Sifa mengamati anak-anak jalanan yang sedang melakukan aktifitasnya.
“Sif, Kamu beruntung loh.” Via berkata dengan nada lembut.
“Beruntung bagaimana?”
“Ya, setidaknya Kamu masih memiliki kedua orang tua. Kamu juga bisa tinggal di rumah yang nyaman bersama nenek yang penyayang dan selalu ada untukmu.”
“Nasib kita sama kok, Vi. Aku pun sudah serasa tidak punya siapapun.”
“Sifa, kamu jangan berfikiran seperti ini terus. Coba Kamu amati mereka yang tak pernah tau siapa orang tua kandungnya, hidup mereka bahkan sangat jauh dari kata layak. Tapi mereka selalu berjuang untuk bahagia.” Via menghela nafas panjang, kemudian, “Kamu seharusnya bersyukur atas apa yang telah diberikan Allah untukmu, Sif. Percayalah, Allah Yang Maha Mengetahui sudah menyiapkan scenario terbaik-Nya. Orang tuamu mungkin memang sudah tak bersama lagi, tapi bukankah Kamu masih bisa menemui mereka? Nenekmu yang kini sudah semakin renta juga sangat menyayangimu. Jadi tolong, Sifa, jika Kamu masih mau menganggapku sebagai seorang sahabat, untuk kali ini kembalilah menjadi sahabatku yang dulu. Pakailah jilbabmu lagi dan jangan pernah membuat keonaran dimana-mana. Jadilah Sifa yang ramah kepada semua orang dan selalu ceria seperti dulu.”
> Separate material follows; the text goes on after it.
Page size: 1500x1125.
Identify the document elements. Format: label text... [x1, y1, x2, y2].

Via menyelesaikan kalimatnya dengan mata berkaca-kaca. Tangan kanan yang mengulurkan sebuah kotak berwarna cokelat. Sifa menerima uluran dari sahabatnya itu. Dibukanya kotak itu perlahan, ia menemukan jilbab berwarna merah muda.Sifa terharu mendapatkan perlakuan yang demikian.
Sifa terdiam sesaat.
“Terimakasih, Via, Kamu telah menyadarkanku. Kamu benar, Hidupku ini bukan hanya tentang kekecewaan dan kemarahan yang dipendam dan harus terbalaskan karena semua itu hanya akan menyita waktuku. Aku seharusnya lebih mendekatkan diri kepada-Nya dan harus bisa menerima dengan ikhlas apa yang telah Allah berikan untukku. Aku pun harus lebih bersyukur karena nasibku lebih baik dibandingkan dengan mereka. Maafkan aku jika selama ini meresahkan kalian karena telah menyakiti diriku sendiri maupun orang lain. Maafkan aku…. hiks” Selesai mengucapkan kalimat itu Sifa mengenakan jilbab pemberian Via.
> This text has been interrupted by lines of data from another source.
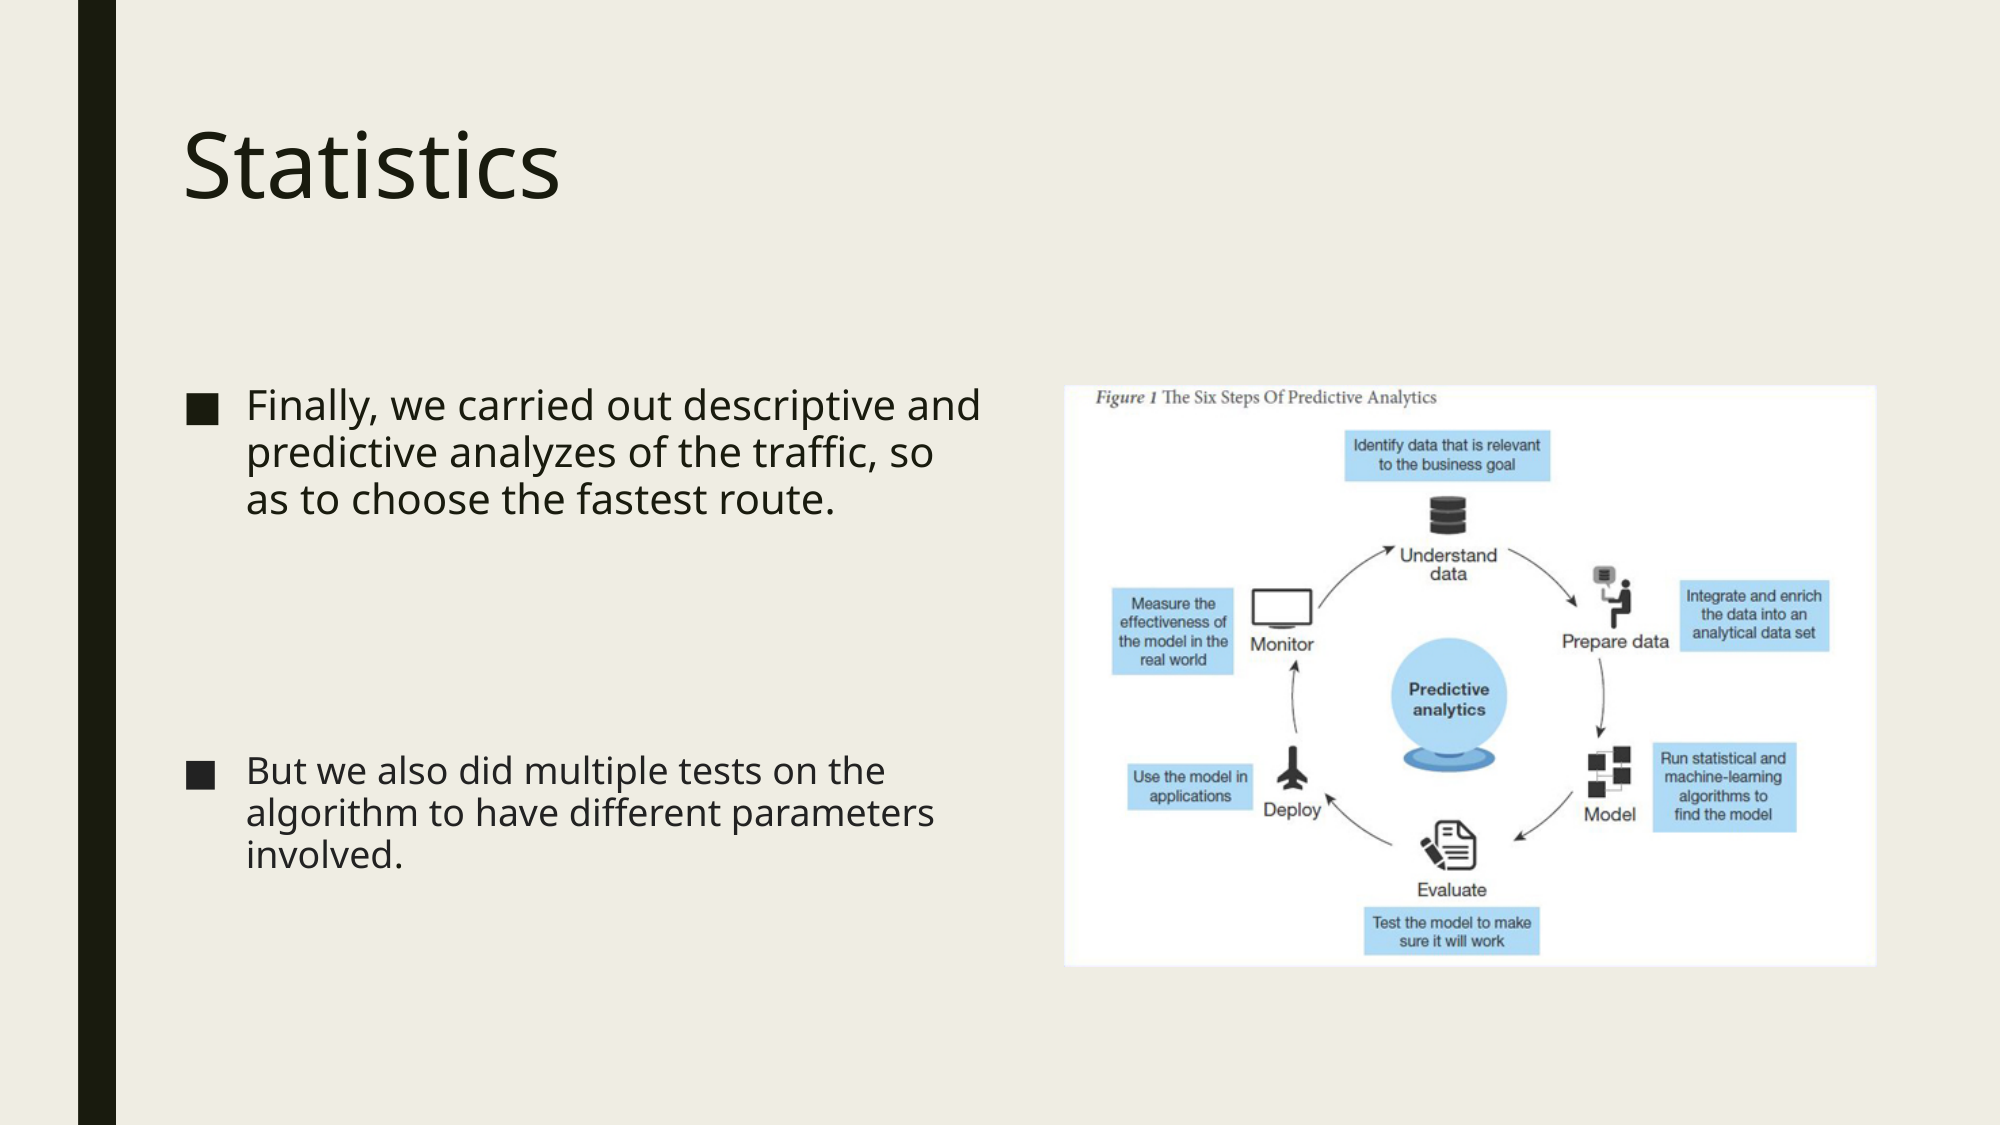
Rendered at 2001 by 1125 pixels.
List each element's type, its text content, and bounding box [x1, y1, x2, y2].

list Finally, we carried out descriptive and predictive analyzes of the traffic, so as to choose the fastest route. But we also did multiple tests on the algorithm to have different parameters involved. [167, 375, 1000, 967]
picture [1064, 385, 1877, 967]
text_box [76, 0, 119, 1125]
title Statistics [167, 112, 1890, 357]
“Aku akan kembali menjadi diriku yang dulu dan berjilbab lagi, Vi.” Via berhambur memeluk Sifa yang mulai menitikkan air mata.
“Loh kalian kenapa, kok malah nangis?” Bian bertanya dengan tampang bingungnya.
“Mau tau aja,” jawab Siva dan Via hampir bersamaan. Mereka lantas saling berpandangan dan tertawa.
“Ya sudah aku tidak jadi tanya deh. Tapi ngomong-ngomong sebentar lagi tiba waktu shalat dzuhur nih. Makan siangnya mendingan nanti aja setelah shalat, gimana?”
“Setuju.”
Allahuakbar…. Allahuakbar….
Suara adzan dzuhur menghentikan percakapan mereka. Ketiganya segera mengajak anak-anak yang sedang asyik bermain untuk menuju masjid terdekat. Sifa berjalan dengan langkah ringan dan sebuah lengkungan bernama senyum telah terukir menghiasi wajah tirusnya. Ia ingin segera mengungkapkan sisa-sisa keresahan yang masih tertinggal di hatinya kepada Sang Pencipta. Kini ia sepenuhnya tersadar bahwa tiada tempat paling menenteramkan jiwa saat banyak masalah selain bersimpuh di atas sajadah dan mengungkapkan segalanya kepada Allah. “Layaknya pelangi yang tidak akan muncul tanpa didahului hujan. Aku yakin setelah mampu melewati semua cobaan ini Engkau akan memberiku kebahagiaan lain yang jauh lebih indah dari sebelumnya,” gumamnya dalam hati ketika kakinya menginjak halaman masjid.